Dataset entries

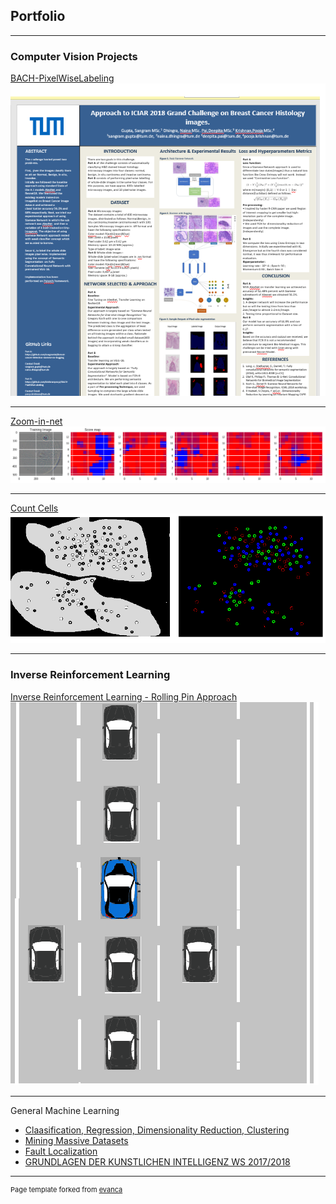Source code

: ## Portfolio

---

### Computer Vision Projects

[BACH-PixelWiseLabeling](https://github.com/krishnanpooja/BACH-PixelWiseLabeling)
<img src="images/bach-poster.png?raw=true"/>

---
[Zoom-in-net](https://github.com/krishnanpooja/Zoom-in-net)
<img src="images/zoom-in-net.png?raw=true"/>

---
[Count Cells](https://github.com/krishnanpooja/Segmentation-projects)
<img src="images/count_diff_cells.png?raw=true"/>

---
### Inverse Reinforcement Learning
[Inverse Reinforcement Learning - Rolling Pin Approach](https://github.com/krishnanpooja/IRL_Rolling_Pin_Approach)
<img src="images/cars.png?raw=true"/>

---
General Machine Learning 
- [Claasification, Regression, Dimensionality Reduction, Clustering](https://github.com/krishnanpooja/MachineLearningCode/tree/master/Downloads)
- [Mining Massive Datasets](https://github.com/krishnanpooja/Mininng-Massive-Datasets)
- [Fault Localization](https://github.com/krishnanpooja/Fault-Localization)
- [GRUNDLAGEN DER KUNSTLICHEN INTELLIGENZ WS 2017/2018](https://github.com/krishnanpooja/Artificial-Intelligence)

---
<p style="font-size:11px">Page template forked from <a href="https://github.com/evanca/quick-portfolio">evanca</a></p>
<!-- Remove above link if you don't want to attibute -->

To do: State the number of lines above that include the word "krishnanpooja", and write nothing besides that number.

Result of the task: 8